[Selected excerpt]

=====

Supernatural Men in Black

“Time ain’t what it used to be.”—Yogi Berra (not an actual yogi)

 

The infamous Men in Black are usually associated with UFOs in general and trying to intimidate UFO witnesses in particular, leading many to conclude that they are government agents of some type who are trying to perpetrate a flying saucer cover-up. Their often bizarre appearance, behavior and manner of speaking notwithstanding, the principle of Occam’s razor would suggest that this is the most logical conclusion. However, this becomes far less plausible when one considers elements of their hijinks which defy such a mundane sort of explanation.

One such mind-bending talent of theirs involves the ability to completely alter the physical surroundings of their target, or at the very least their perception of that reality. Two very impressive instances of this have been documented, but who knows how many other times that it may have happened and the witnesses just kept quiet for fear that people would think that they were losing their minds? You’ll see what I mean.

=====

[Explore the material]
A – In the piece on the Men in Black, why might other people who went through the same thing have said nothing about it?
B – According to the piece on the Men in Black, how many strong cases of them changing a target's surroundings have been documented?
C – Continue the piece on the Men in Black from where it stops, going on to the first of the documented cases.

[Excerpted records]

=====

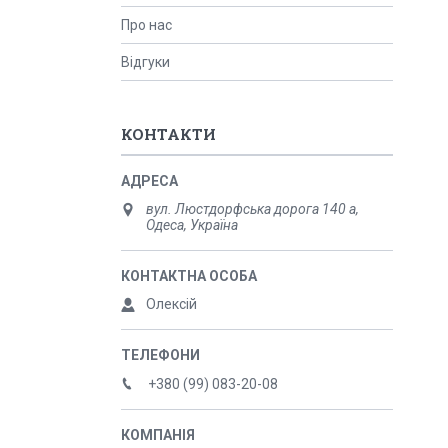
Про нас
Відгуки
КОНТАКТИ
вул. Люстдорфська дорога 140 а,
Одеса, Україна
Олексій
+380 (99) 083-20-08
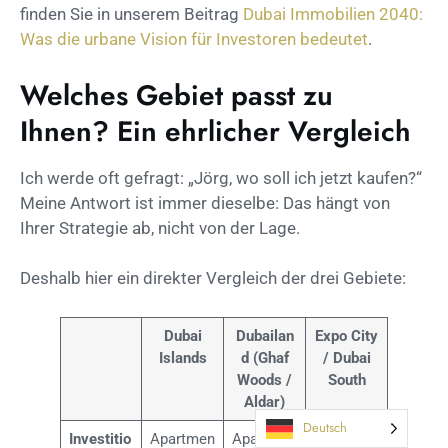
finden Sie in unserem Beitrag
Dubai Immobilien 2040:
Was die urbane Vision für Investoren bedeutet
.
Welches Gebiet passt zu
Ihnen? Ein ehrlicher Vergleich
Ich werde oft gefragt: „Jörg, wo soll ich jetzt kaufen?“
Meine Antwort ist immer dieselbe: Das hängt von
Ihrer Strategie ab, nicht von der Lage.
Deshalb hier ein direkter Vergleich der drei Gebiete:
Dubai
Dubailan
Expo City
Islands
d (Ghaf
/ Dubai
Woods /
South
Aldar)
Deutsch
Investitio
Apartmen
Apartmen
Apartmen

=====

[Responses by task]
A – They may have kept quiet because they were afraid people would think they were losing their minds.

B – Two.

C –
Tommy Lee Jones as M.I.B.One case took place in 1980 and involved a young PhD student named Peter Rojcewicz. He was in the library at the University of Pennsylvania reading a book on UFOs that had been recommended by a colleague when he was approached by a man in a black suit who spoke with a “European” accent. The man sat down across from Rojcewicz and asked him about his interest in UFOs. When the student replied that he wasn’t all that interested and was only reading the book at the recommendation of a friend, the man became irate and demanded to know how he could not be interested in the most important events of this century. After Rojcewicz managed to calm the man down, he departed, telling the student to “go well on his purpose.” After he left, Rojcewicz decided to take a little walk to get calm himself after this unsettling encounter, but what he discovered disturbed him even more. He found himself to be inexplicably alone in the building. All of the other students and staff seemed to have vanished. Even more inexplicably, he decided to sit down and continue reading his book in the abandoned library rather than get the hell out of there. When he later got up to have another look around, everything was back to normal.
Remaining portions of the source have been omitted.